## Structured page parsing data
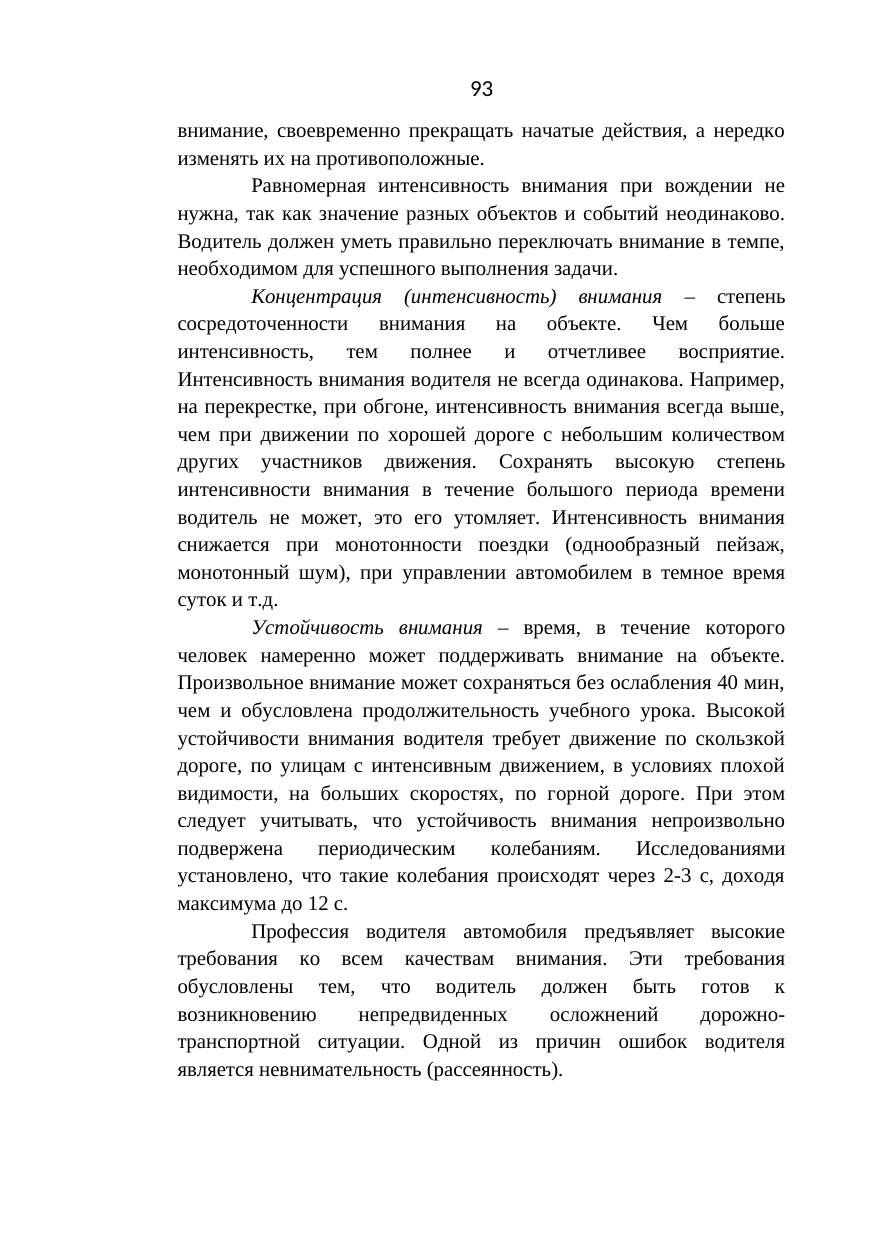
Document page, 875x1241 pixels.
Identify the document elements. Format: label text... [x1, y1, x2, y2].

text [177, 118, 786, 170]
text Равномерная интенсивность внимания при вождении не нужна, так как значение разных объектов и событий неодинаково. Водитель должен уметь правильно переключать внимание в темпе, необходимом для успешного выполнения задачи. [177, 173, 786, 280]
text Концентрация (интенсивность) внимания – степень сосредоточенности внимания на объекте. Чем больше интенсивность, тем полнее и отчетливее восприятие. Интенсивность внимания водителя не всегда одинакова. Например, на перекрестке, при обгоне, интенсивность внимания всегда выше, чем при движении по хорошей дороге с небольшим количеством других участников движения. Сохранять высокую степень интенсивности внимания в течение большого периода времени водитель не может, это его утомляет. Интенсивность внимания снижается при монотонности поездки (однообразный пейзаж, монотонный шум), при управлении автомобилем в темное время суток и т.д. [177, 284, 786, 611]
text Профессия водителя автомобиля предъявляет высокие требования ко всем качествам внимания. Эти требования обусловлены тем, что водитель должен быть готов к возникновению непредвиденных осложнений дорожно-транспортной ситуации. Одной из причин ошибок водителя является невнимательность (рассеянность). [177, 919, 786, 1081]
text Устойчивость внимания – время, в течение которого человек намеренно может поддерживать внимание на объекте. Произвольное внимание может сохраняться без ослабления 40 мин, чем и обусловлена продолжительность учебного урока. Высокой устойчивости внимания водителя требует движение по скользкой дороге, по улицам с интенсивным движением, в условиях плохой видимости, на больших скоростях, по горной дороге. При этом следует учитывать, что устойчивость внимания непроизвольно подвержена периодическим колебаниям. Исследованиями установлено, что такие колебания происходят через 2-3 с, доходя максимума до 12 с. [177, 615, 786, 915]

## PROBLEM
Could you repeat all of the entries exactly, without any of the images?

## ANSWER BELOW
Document page, 875x1241 pixels.
Identify the document elements. Format: label text... [x1, y1, x2, y2].

text [177, 118, 786, 170]
text Равномерная интенсивность внимания при вождении не нужна, так как значение разных объектов и событий неодинаково. Водитель должен уметь правильно переключать внимание в темпе, необходимом для успешного выполнения задачи. [177, 173, 786, 280]
text Концентрация (интенсивность) внимания – степень сосредоточенности внимания на объекте. Чем больше интенсивность, тем полнее и отчетливее восприятие. Интенсивность внимания водителя не всегда одинакова. Например, на перекрестке, при обгоне, интенсивность внимания всегда выше, чем при движении по хорошей дороге с небольшим количеством других участников движения. Сохранять высокую степень интенсивности внимания в течение большого периода времени водитель не может, это его утомляет. Интенсивность внимания снижается при монотонности поездки (однообразный пейзаж, монотонный шум), при управлении автомобилем в темное время суток и т.д. [177, 284, 786, 611]
text Профессия водителя автомобиля предъявляет высокие требования ко всем качествам внимания. Эти требования обусловлены тем, что водитель должен быть готов к возникновению непредвиденных осложнений дорожно-транспортной ситуации. Одной из причин ошибок водителя является невнимательность (рассеянность). [177, 919, 786, 1081]
text Устойчивость внимания – время, в течение которого человек намеренно может поддерживать внимание на объекте. Произвольное внимание может сохраняться без ослабления 40 мин, чем и обусловлена продолжительность учебного урока. Высокой устойчивости внимания водителя требует движение по скользкой дороге, по улицам с интенсивным движением, в условиях плохой видимости, на больших скоростях, по горной дороге. При этом следует учитывать, что устойчивость внимания непроизвольно подвержена периодическим колебаниям. Исследованиями установлено, что такие колебания происходят через 2-3 с, доходя максимума до 12 с. [177, 615, 786, 915]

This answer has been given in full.